Bug bounty programs have been around since 1983 (see box), the year Hagenah came into the world. SIX will launch its maiden bug bounty program in spring 2022. SIX will be conducting it in collaboration with HackerOne, the world’s largest platform for White Hats. HackerOne has paid out bounties totaling over 100 million US dollars since 2012. The portal of the industry leader currently lists almost 400 active bug bounty programs, many of them for illustrious clients like the US Defense Department, IBM, Twitter, and TikTok. “The goal of our bug bounty program is to find vulnerabilities on our website that we haven’t come across ourselves,” Hagenah explains.

He cites three reasons why that should work: “First, external hackers bring along their own ideas. Second, participants in the program vastly outnumber the members of my team. And third, a bug bounty program runs for years – a pen test is often over in a week.” Depending on the experiences gained by SIX with the bug bounty program, the principle can be extended, for example, to the cloud or to internal systems at SIX, Hagenah explains.

It is vital to Hagenah to keep an ear to the ground in the hacker scene because cybersecurity is incredibly dynamic, he says. In this context, a bug bounty program serves not just to gain knowledge about security vulnerabilities at SIX, but also helps to make a name for SIX among the world’s best ethical hackers as a client, he adds.

Do Ethical Hackers Get Rich?

A couple of years ago, word traveled around the world that an ethical hacker had been rewarded a million US dollars for discovering a security hole in an iPhone operating system. However, everyday life for most ethical hackers looks a bit less glamorous: for the detection of zero-day vulnerabilities, as previously unknown security holes are called, companies generally pay “between 50 and 10,000 US dollars, depending on the severity of the bug,” Hagenah says. “If you detect around 100 security holes per year,” he continues, “you can live comfortably from bug bounty programs, especially considering that many ethical hackers live in exotic locations and get by with little money” – many, but not everyone.

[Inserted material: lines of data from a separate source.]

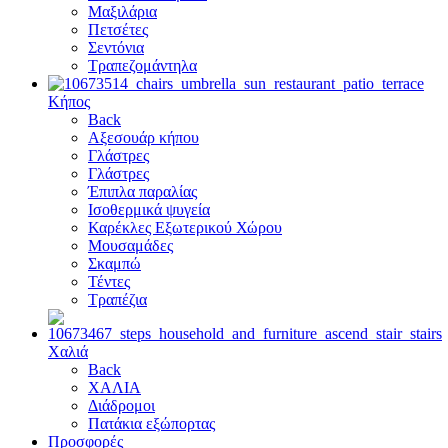
Μαξιλάρια
Πετσέτες
Σεντόνια
Τραπεζομάντηλα
Κήπος
Back
Αξεσουάρ κήπου
Γλάστρες
Γλάστρες
Έπιπλα παραλίας
Ισοθερμικά ψυγεία
Καρέκλες Εξωτερικού Χώρου
Μουσαμάδες
Σκαμπώ
Τέντες
Τραπέζια
Χαλιά
Back
ΧΑΛΙΑ
Διάδρομοι
Πατάκια εξώπορτας
Προσφορές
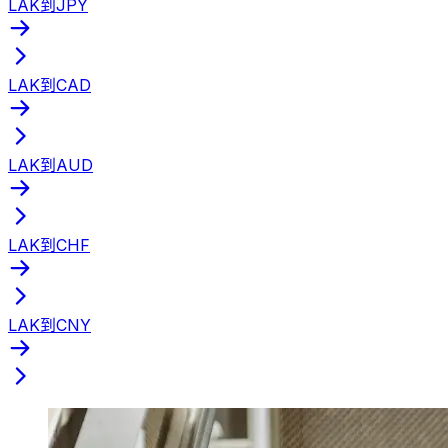
LAK到JPY
LAK到CAD
LAK到AUD
LAK到CHF
LAK到CNY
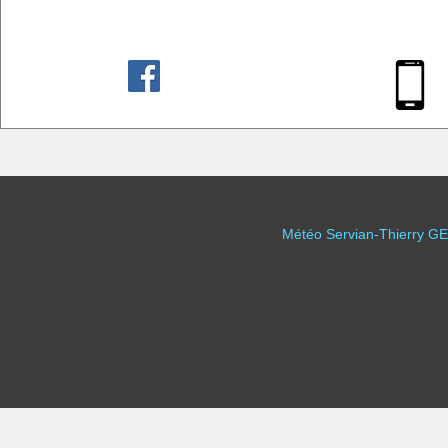
Météo Servian-Thierry GE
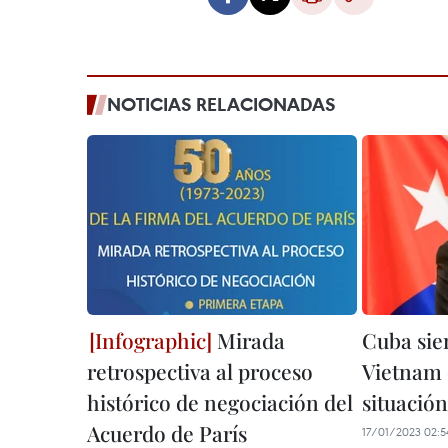
NOTICIAS RELACIONADAS
Mirada
Cuba sie
retrospectiva al proceso
Vietnam 
histórico de negociación del
situación
Acuerdo de París
17/01/2023 02:5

Other ethical hackers, like Hagenah himself, sign on with corporate cybersecurity departments. Many of them hunt for security flaws as a hobby.

Hagenah’s parents, by the way, have long since forgiven him for his choice of profession. “By now they are even proud of me, especially when I tell them about how I helped to thwart attacks, expose child pornography rings and terrorist networks, and shut down narcotic and human trafficking.” Hagenah also has big ambitions at SIX. He wants build one of the best offensive cybersecurity setups in Switzerland.